→ EXERCISE GOAL
Once you find the line containing "16: (149, 366, 2.76)" in the data below, copy it and each following line exactly, up to and including the line containing "61: (557, 412, 6.23)", and nothing else.

[Stored data]
==================================================

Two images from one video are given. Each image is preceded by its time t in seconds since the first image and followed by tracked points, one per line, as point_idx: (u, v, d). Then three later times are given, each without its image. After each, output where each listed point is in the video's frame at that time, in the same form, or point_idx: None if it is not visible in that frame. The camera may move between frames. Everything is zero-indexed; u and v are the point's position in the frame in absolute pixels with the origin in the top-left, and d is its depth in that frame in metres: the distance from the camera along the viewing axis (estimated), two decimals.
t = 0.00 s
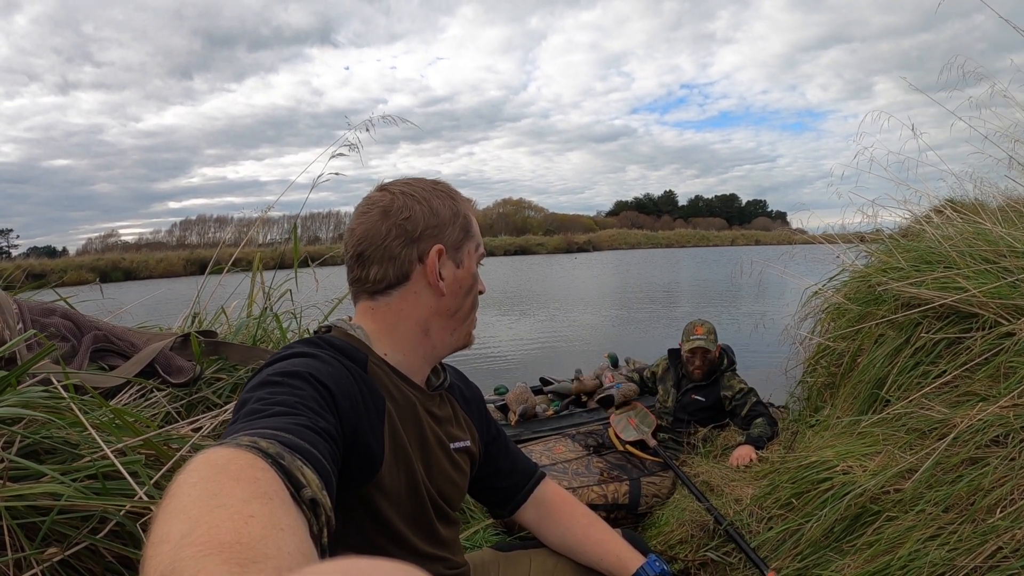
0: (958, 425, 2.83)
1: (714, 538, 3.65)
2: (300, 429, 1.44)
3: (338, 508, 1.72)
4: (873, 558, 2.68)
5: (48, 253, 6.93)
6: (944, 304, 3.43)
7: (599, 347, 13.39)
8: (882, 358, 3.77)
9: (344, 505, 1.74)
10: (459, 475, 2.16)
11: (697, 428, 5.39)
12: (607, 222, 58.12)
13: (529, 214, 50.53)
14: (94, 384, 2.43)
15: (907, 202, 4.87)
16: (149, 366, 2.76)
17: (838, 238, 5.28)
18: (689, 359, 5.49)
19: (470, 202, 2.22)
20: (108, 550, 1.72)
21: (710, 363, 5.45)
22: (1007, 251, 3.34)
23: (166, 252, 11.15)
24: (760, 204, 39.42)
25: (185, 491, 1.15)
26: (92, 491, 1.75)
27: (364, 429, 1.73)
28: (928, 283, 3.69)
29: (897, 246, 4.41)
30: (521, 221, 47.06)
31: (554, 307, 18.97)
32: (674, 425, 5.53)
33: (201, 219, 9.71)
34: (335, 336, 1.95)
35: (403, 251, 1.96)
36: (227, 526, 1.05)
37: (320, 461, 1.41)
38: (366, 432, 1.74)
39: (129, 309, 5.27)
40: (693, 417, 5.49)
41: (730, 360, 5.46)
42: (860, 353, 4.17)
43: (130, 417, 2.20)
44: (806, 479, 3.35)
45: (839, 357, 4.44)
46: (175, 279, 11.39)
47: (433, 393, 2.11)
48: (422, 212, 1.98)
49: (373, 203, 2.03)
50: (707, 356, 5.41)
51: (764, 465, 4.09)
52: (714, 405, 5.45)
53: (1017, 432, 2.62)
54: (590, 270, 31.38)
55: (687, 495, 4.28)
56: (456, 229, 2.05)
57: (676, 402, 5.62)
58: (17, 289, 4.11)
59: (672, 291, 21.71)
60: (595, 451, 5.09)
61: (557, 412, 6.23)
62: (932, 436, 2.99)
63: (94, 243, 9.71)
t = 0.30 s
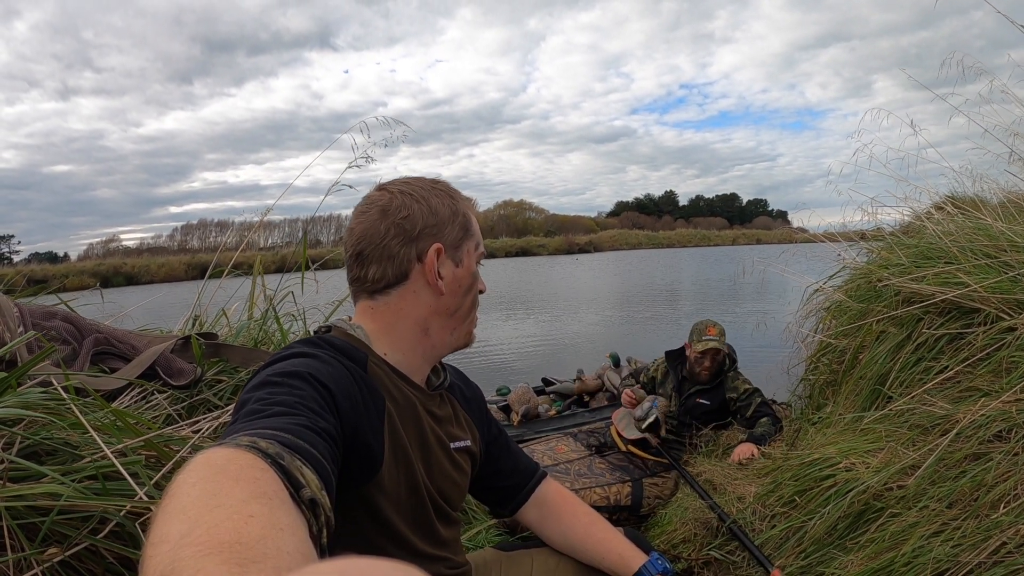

==================================================

→ ANSWER SPACE
16: (149, 366, 2.76)
17: (838, 238, 5.28)
18: (689, 359, 5.49)
19: (470, 202, 2.22)
20: (108, 550, 1.72)
21: (710, 363, 5.45)
22: (1007, 251, 3.34)
23: (166, 252, 11.15)
24: (760, 204, 39.42)
25: (185, 491, 1.15)
26: (92, 491, 1.75)
27: (364, 429, 1.73)
28: (928, 283, 3.69)
29: (897, 246, 4.41)
30: (521, 221, 47.06)
31: (554, 307, 18.97)
32: (674, 425, 5.53)
33: (201, 219, 9.71)
34: (335, 336, 1.95)
35: (403, 251, 1.96)
36: (227, 526, 1.05)
37: (320, 461, 1.41)
38: (366, 432, 1.74)
39: (129, 309, 5.27)
40: (693, 417, 5.49)
41: (730, 360, 5.46)
42: (860, 353, 4.17)
43: (130, 417, 2.20)
44: (806, 479, 3.35)
45: (839, 357, 4.44)
46: (175, 279, 11.39)
47: (433, 393, 2.11)
48: (422, 212, 1.98)
49: (373, 203, 2.03)
50: (707, 356, 5.41)
51: (764, 465, 4.09)
52: (714, 405, 5.45)
53: (1017, 432, 2.62)
54: (590, 270, 31.38)
55: (687, 495, 4.28)
56: (456, 229, 2.05)
57: (676, 402, 5.62)
58: (17, 289, 4.11)
59: (672, 291, 21.71)
60: (595, 451, 5.09)
61: (557, 412, 6.23)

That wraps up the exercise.